### Problem
Where the word "root" occurs in a line of the listing, please copy the line.

### Supplied material

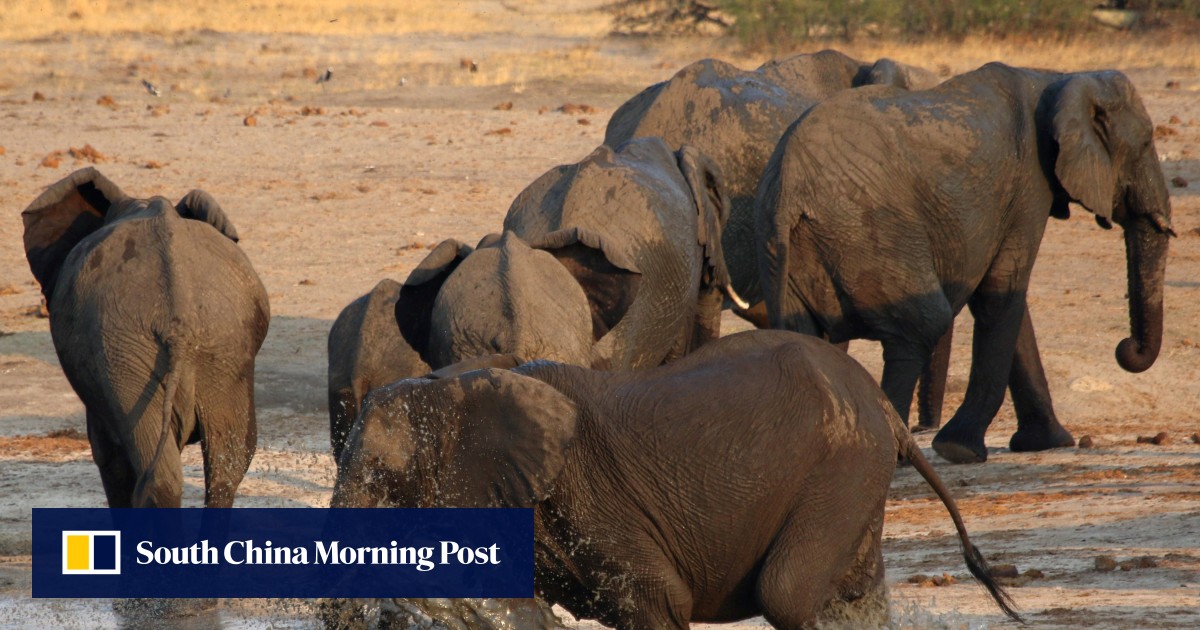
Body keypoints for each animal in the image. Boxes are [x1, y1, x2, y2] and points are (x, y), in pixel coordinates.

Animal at [22, 167, 270, 507]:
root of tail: (178, 317)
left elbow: (107, 454)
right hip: (223, 348)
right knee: (228, 465)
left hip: (124, 352)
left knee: (156, 467)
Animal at [330, 330, 1020, 629]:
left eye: (382, 480)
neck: (462, 381)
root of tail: (883, 407)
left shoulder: (592, 497)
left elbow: (660, 602)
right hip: (854, 472)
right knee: (850, 599)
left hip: (840, 465)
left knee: (788, 594)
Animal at [755, 63, 1174, 464]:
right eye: (1146, 143)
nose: (1125, 348)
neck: (1060, 78)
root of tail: (789, 184)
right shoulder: (1029, 185)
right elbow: (1002, 291)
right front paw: (959, 451)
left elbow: (1009, 302)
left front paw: (1047, 443)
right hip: (868, 229)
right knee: (922, 325)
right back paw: (895, 453)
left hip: (793, 247)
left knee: (808, 336)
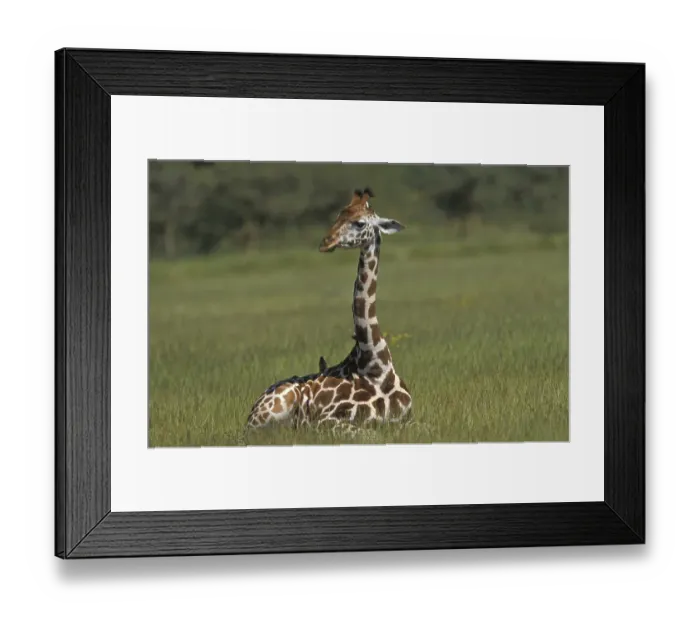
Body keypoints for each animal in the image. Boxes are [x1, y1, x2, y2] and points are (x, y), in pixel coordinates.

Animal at [245, 187, 413, 434]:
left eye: (359, 223)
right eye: (338, 216)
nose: (326, 242)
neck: (375, 366)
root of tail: (251, 411)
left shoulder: (409, 419)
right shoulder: (326, 421)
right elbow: (367, 432)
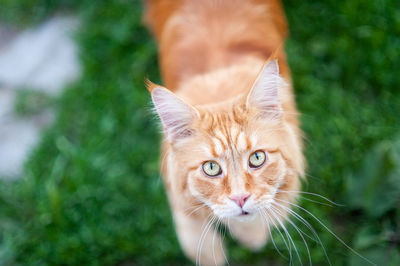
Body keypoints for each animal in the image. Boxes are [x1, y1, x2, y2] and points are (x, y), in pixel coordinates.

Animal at [144, 0, 304, 264]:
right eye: (211, 168)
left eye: (257, 158)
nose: (240, 199)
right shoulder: (173, 181)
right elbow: (192, 229)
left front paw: (251, 234)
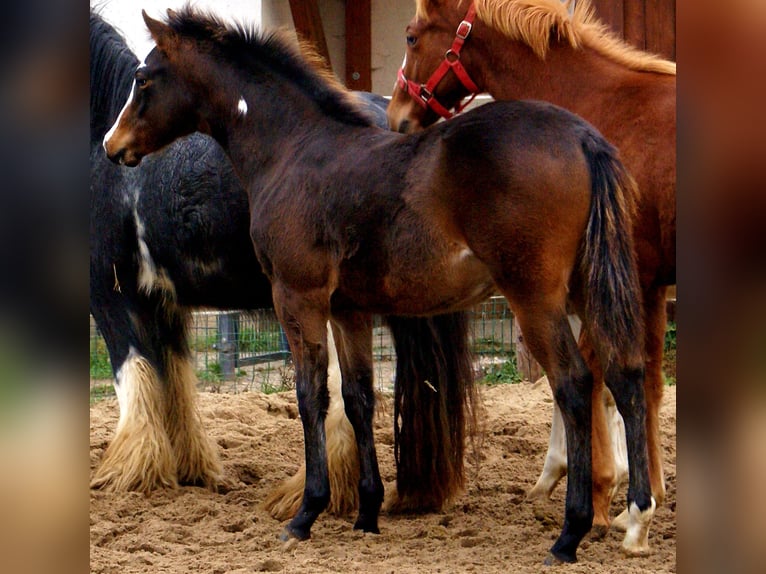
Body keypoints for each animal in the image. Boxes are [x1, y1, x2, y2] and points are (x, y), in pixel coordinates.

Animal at [90, 9, 476, 519]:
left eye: (142, 78)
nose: (112, 145)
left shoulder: (113, 296)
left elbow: (132, 378)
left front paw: (128, 472)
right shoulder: (163, 303)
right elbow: (172, 383)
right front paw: (187, 468)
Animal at [387, 0, 676, 536]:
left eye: (412, 37)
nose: (397, 115)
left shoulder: (615, 282)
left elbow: (597, 374)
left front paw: (603, 496)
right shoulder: (644, 286)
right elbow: (643, 382)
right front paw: (645, 494)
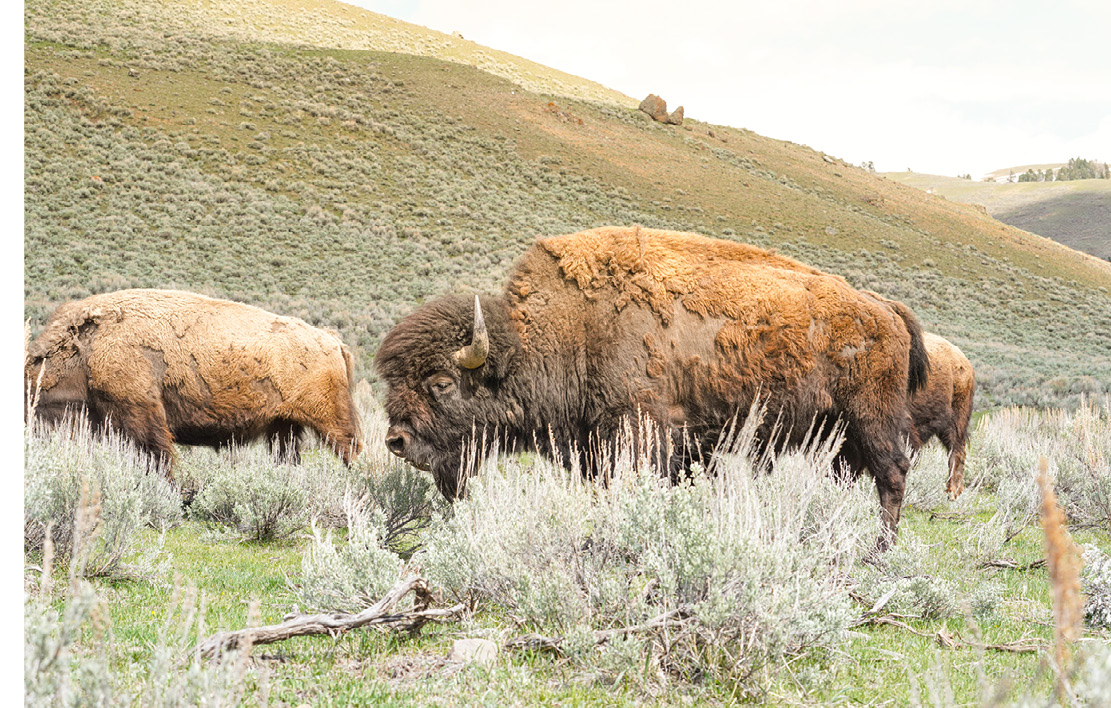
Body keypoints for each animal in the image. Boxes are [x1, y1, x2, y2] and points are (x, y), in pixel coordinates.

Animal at [25, 289, 362, 475]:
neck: (88, 347)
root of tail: (333, 341)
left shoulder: (140, 415)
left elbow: (157, 456)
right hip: (284, 426)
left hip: (331, 420)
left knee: (351, 451)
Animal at [376, 226, 929, 546]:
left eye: (442, 382)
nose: (396, 440)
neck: (573, 329)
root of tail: (883, 308)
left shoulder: (641, 433)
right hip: (840, 434)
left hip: (871, 420)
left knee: (893, 473)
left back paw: (880, 550)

### Completed exercise
root of tail: (178, 317)
root of tail: (883, 407)
root of tail: (789, 184)
root of tail: (251, 411)
root of tail: (333, 341)
root of tail: (883, 308)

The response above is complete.